High-Ratio Mortgage / No Money Down

 With this type of mortgage, your down payment is less than 20% of the cost of the home to as little 5% down. A high-ratio mortgage requires mortgage loan insurance. CMHC offers it for a premium of between 1.75% and 2.75% of the mortgage amount (additional charges may apply). This premium can be added to your mortgage payments and amortized over 25 – 30 years or paid in full on closing.

Types of Mortgages

 Although there are more options, an Open or Closed with  Fixed rate or Variable interest are the most common.

Open Mortgage

 This means you can repay the loan, in part or in full, at any time without penalty. Interest rates are usually higher on this type of loan. An open mortgage can be a good choice if you plan to sell your home in the near future. Most lenders will allow you to convert to a closed mortgage at any time. Many experts suggest taking an open mortgage for a short term in times of high rates and converting to a longer term when rates fall.

Closed Mortgage

 A closed mortgage usually offers the lowest interest rate available.  It's a good choice if you'd like to have a fixed rate to work your budget around for a few years. However, closed mortgages are not flexible and there are often penalties or restrictive conditions attached to prepayments or additional lump sum payments. It may not be the best choice if you move before the end of the term as you most probably will have a "payout" penalty.  Mortgages are often portable, getting you around the penalty.

Variable Rate Mortgage

 If you want to take advantage of potential declining interest rates then consider the advantages of a variable rate mortgage. Your interest rate will fluctuate with the prime rate. Variable rate terms can be opened or closed and can be converted to a closed mortgage without penalty.

Mortgage Options


Rate of Interest

 Interest is the cost of borrowing money and is paid to the lender.
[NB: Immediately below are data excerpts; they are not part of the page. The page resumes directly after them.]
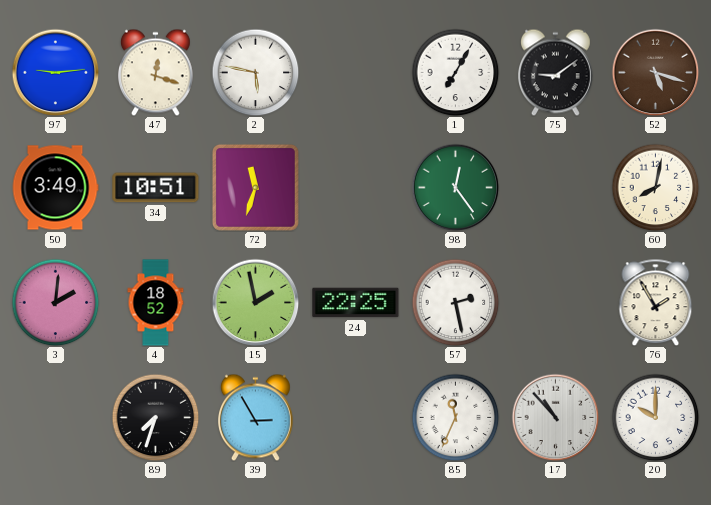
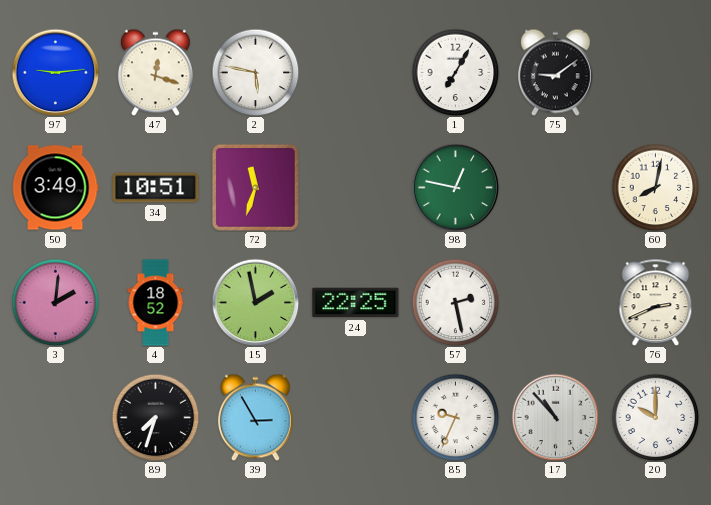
52: 5:18 -> none
98: 12:24 -> 12:47
76: 1:55 -> 2:41
85: 11:34 -> 9:34
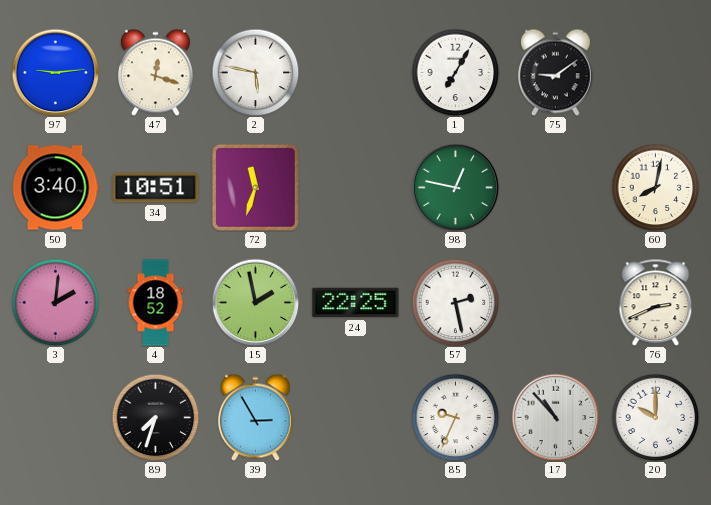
50: 3:49 -> 3:40
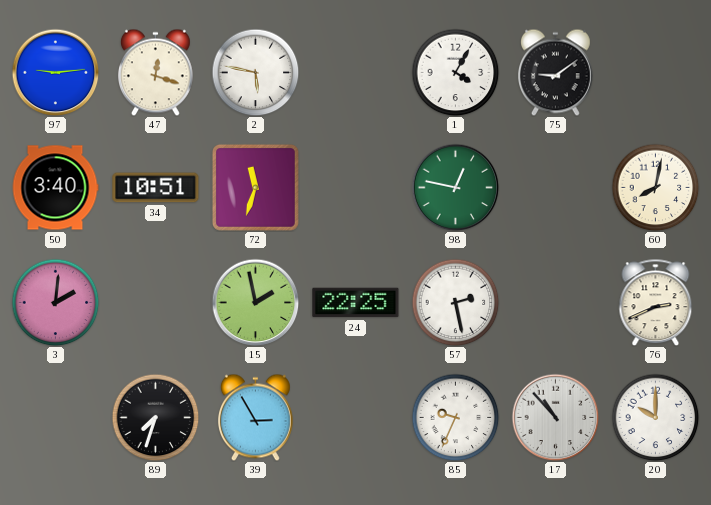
1: 7:05 -> 4:05
4: 18:52 -> none
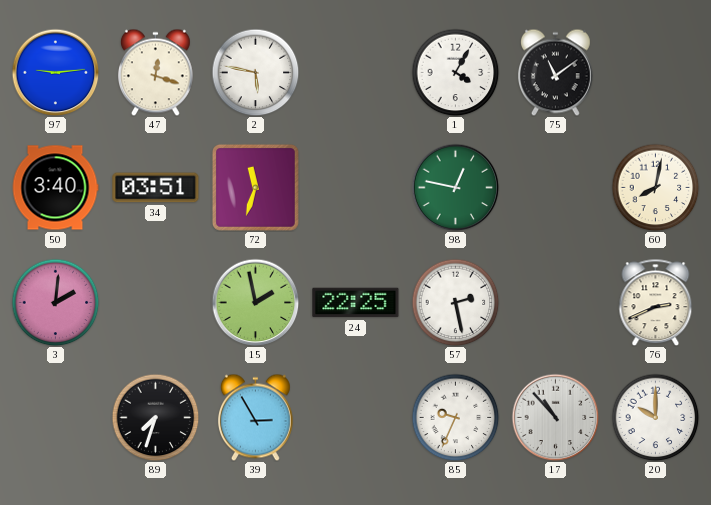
75: 9:09 -> 11:09
34: 10:51 -> 03:51
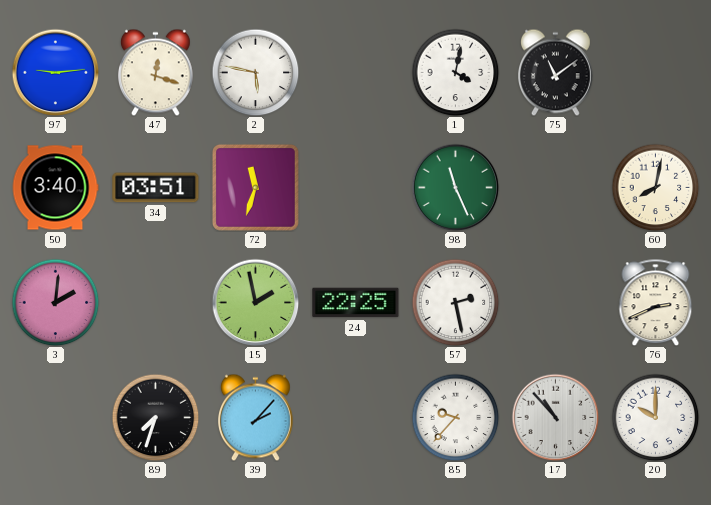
1: 4:05 -> 4:02
98: 12:47 -> 11:26
39: 2:55 -> 2:07
85: 9:34 -> 9:37
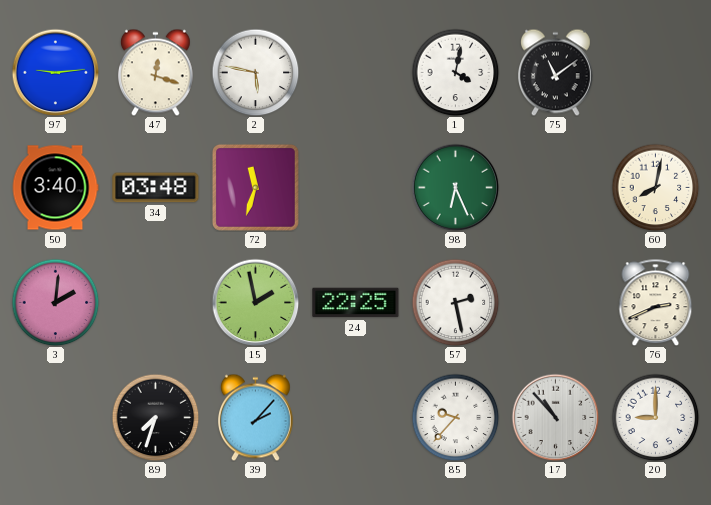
34: 03:51 -> 03:48
98: 11:26 -> 6:26
20: 10:00 -> 9:00
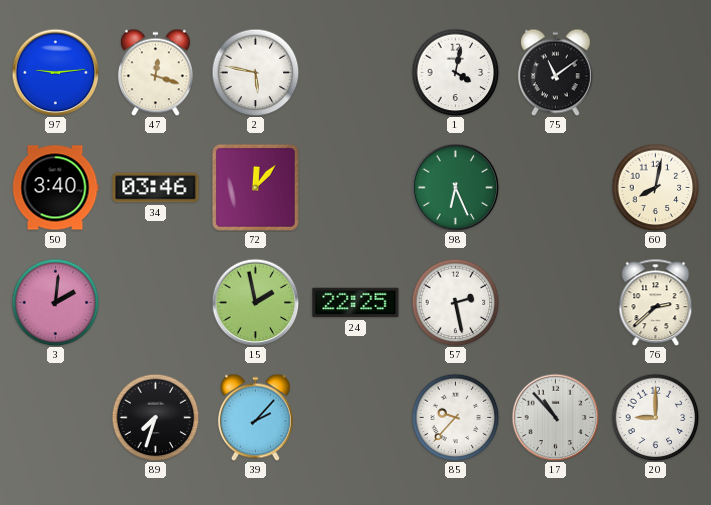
34: 03:48 -> 03:46
72: 11:33 -> 12:07
76: 2:41 -> 2:38
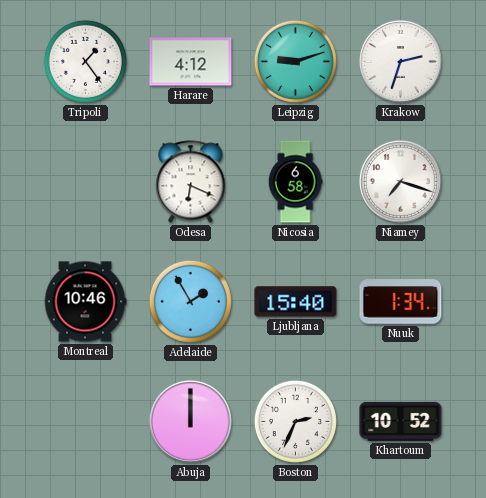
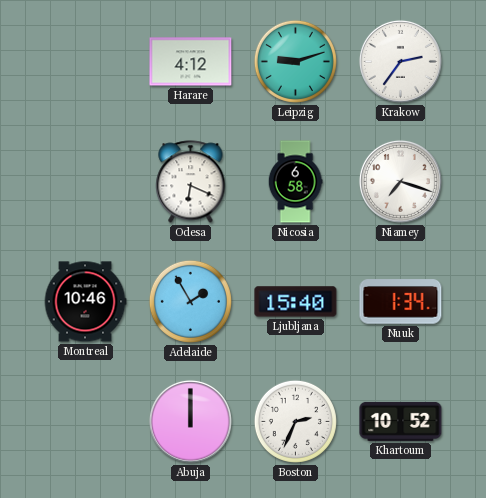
Tripoli: 1:24 -> none
Krakow: 2:33 -> 2:36
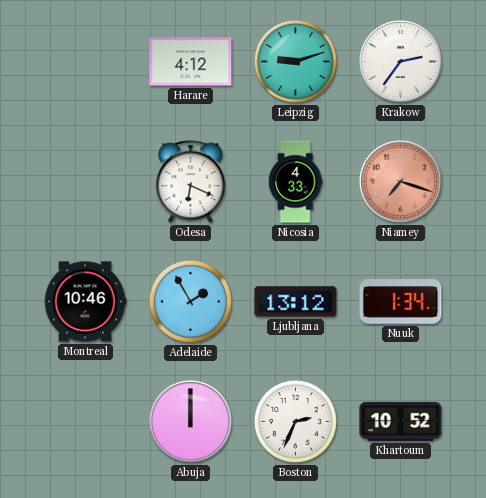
Nicosia: 6:58 -> 4:33
Niamey dial: white -> salmon
Ljubljana: 15:40 -> 13:12
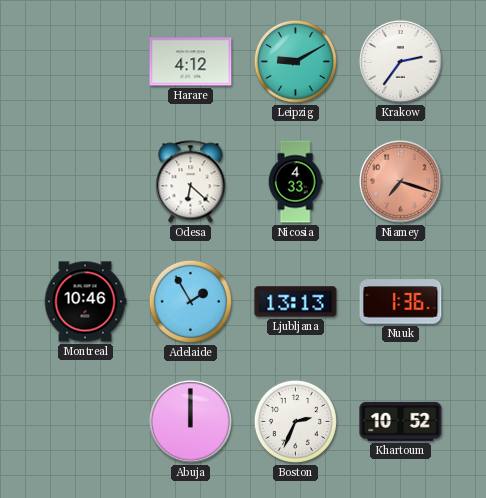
Leipzig: 9:12 -> 9:10
Odesa: 6:19 -> 6:22
Ljubljana: 13:12 -> 13:13
Nuuk: 1:34 -> 1:36
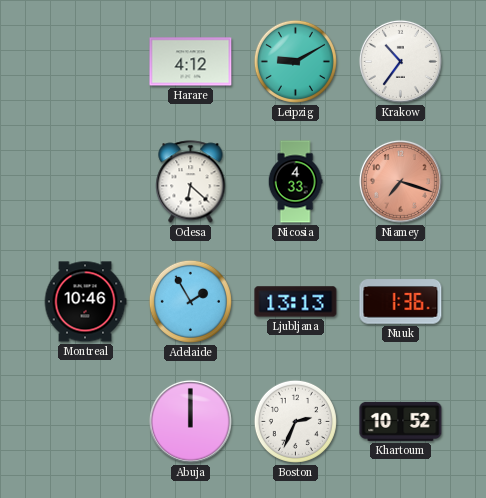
Krakow: 2:36 -> 10:36
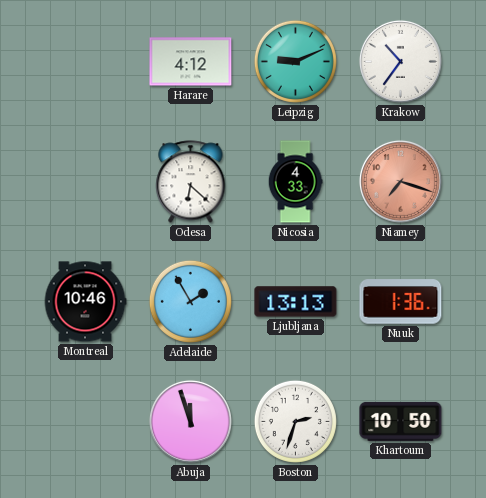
Leipzig: 9:10 -> 9:11
Abuja: 12:00 -> 11:57
Boston: 2:34 -> 2:33
Khartoum: 10:52 -> 10:50
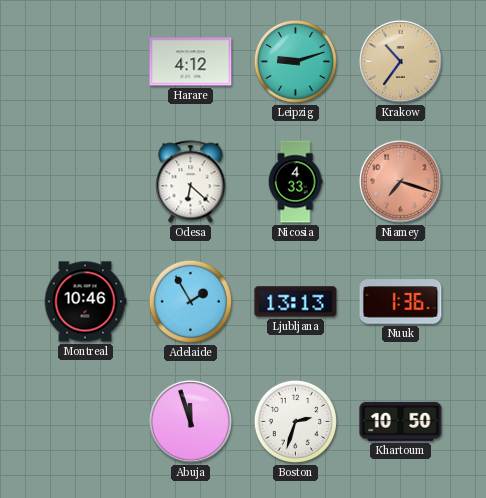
Leipzig: 9:11 -> 9:12
Krakow dial: white -> champagne
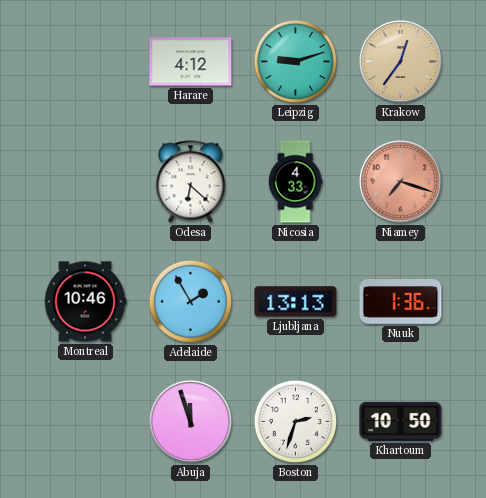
Krakow: 10:36 -> 12:36
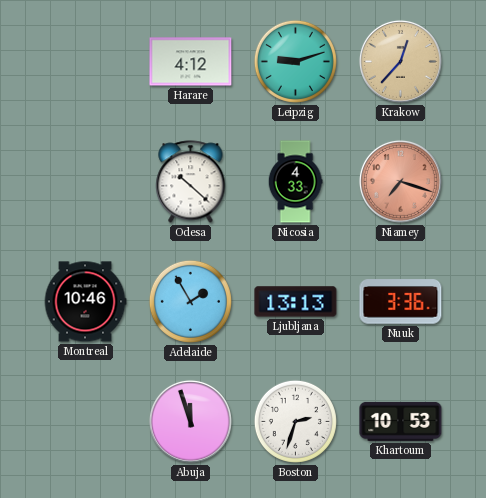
Krakow: 12:36 -> 12:37
Odesa: 6:22 -> 10:22
Nuuk: 1:36 -> 3:36
Khartoum: 10:50 -> 10:53
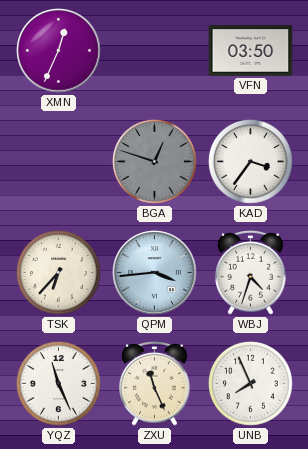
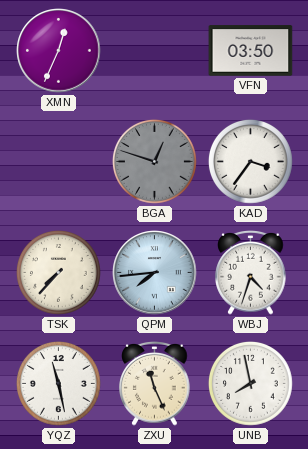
TSK: 6:37 -> 7:37
QPM: 3:44 -> 7:44
YQZ: 11:26 -> 11:28
UNB: 7:56 -> 7:58
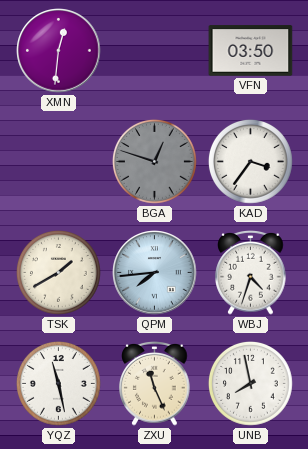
XMN: 12:34 -> 12:31
TSK: 7:37 -> 1:40
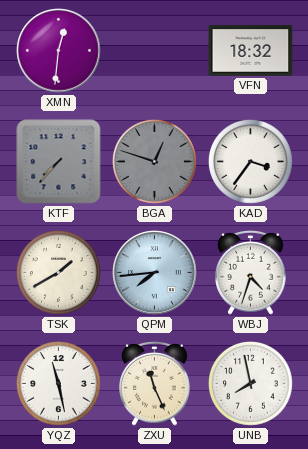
VFN: 03:50 -> 18:32
KTF: none -> 7:37
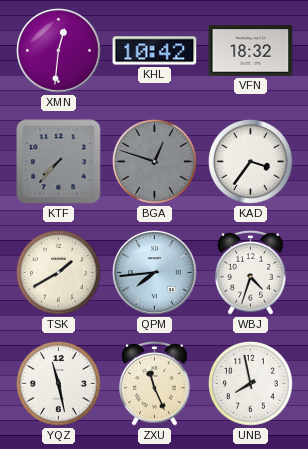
KHL: none -> 10:42
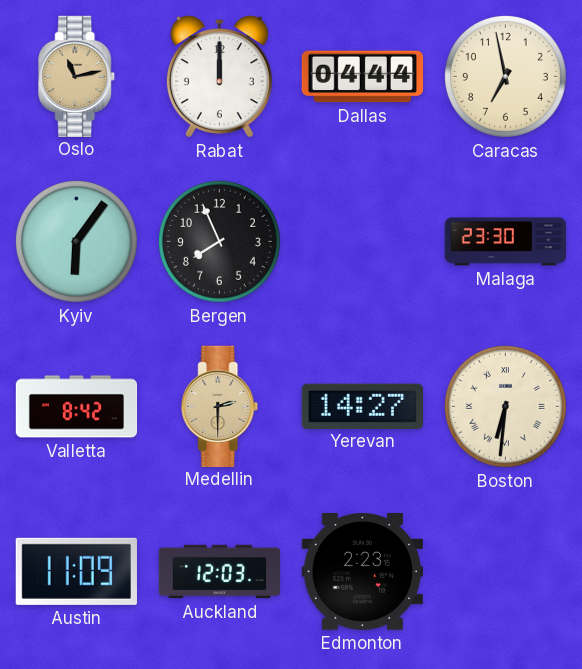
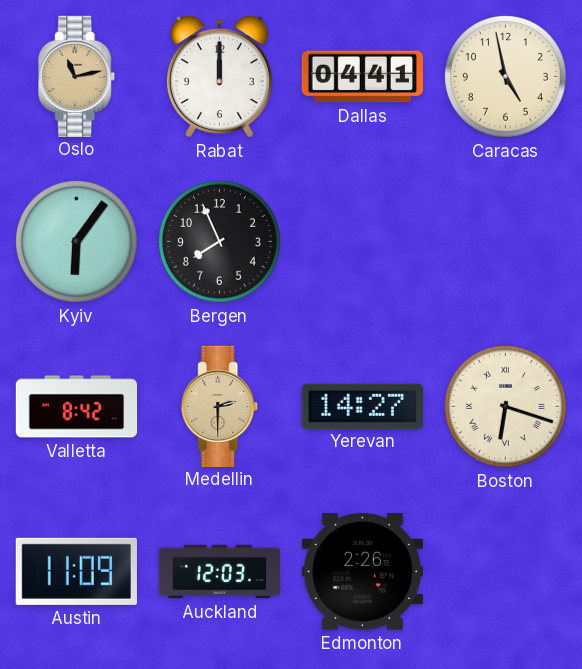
Dallas: 04:44 -> 04:41
Caracas: 6:58 -> 4:58
Malaga: 23:30 -> none
Boston: 6:31 -> 6:18
Edmonton: 2:23 -> 2:26
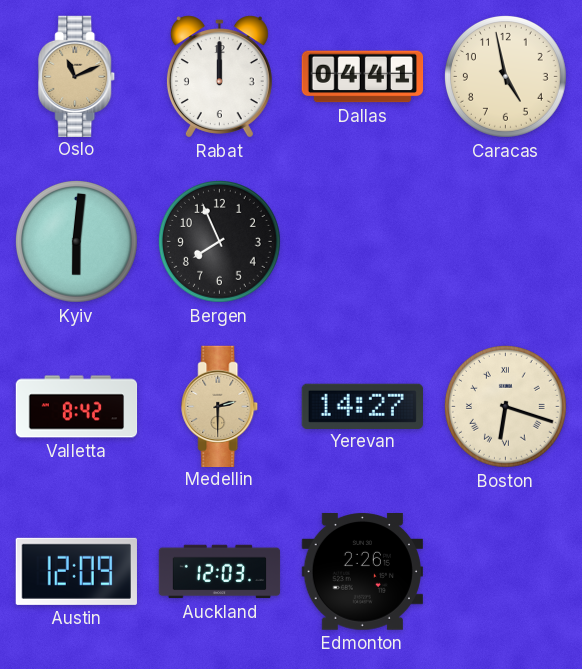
Oslo: 11:13 -> 11:11
Kyiv: 6:06 -> 6:01
Austin: 11:09 -> 12:09
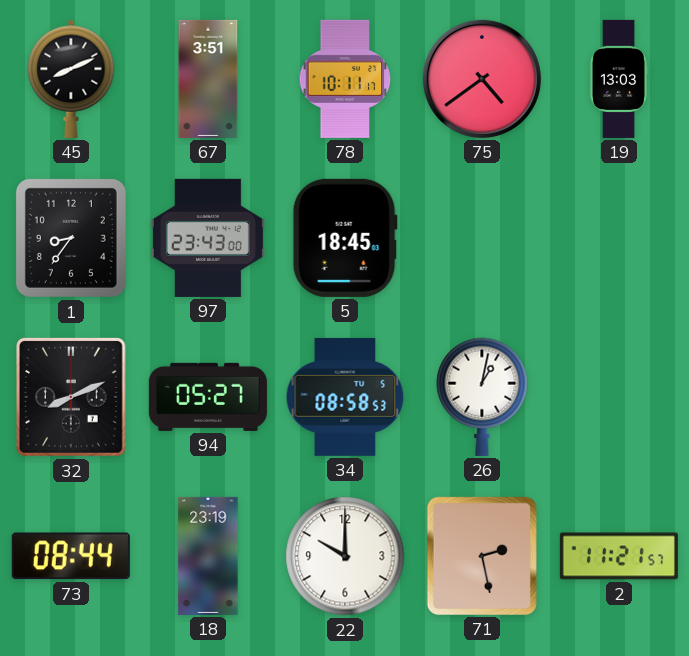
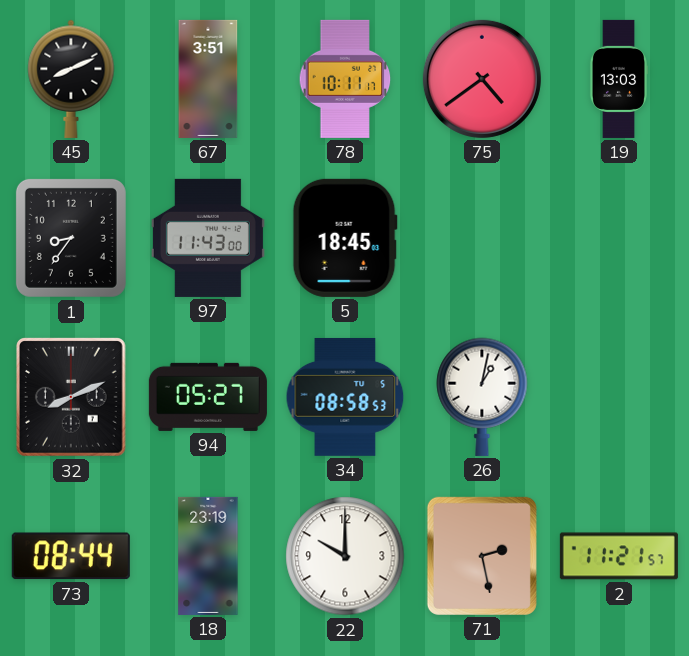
97: 23:43 -> 11:43
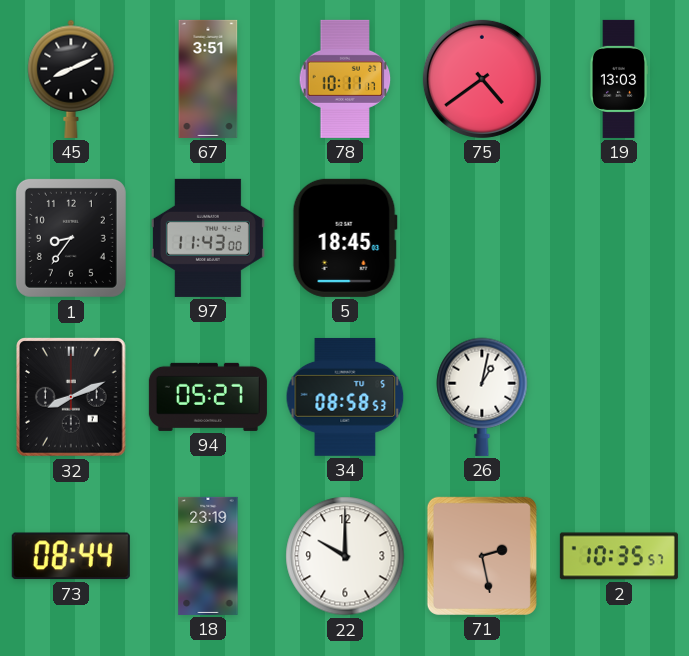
2: 11:21 -> 10:35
The term of a mortgage is the length of time that you will pay a set interest rate. Terms usually last anywhere from six months to ten years. At the end of the term you either pay off your mortgage or renew it at current interest rates.


 This is the amount of time over which the entire debt will be repaid. Most mortgages are amortized over l5 -, 20- or 25-year periods. Extended amortizations are available up to 30 years (additional insurance premium applies on amortizations over 25 years).  The longer the amortization, the lower your scheduled mortgage payments which will help you to qualify for a larger mortgage.  However, keep in mind that the longer the amortization the more interest you pay in the long run. Also, you do not automatically qualify for a shorter amortization period – this will depend on your gross income.

Schedule of Payments

 A mortgage loan is repaid in regular payments, either monthly, biweekly or weekly. The more frequent payment schedules can save you money by reducing the principle amount borrowed, quicker. The more payments in a year, the lower the overall interest you pay on your mortgage.


 Once you have decided on the type of mortgage you will be choosing, you then have to decide on the interest rate, term, amortization period and payment frequency.  You can save a lot of money if you are astute in your choices.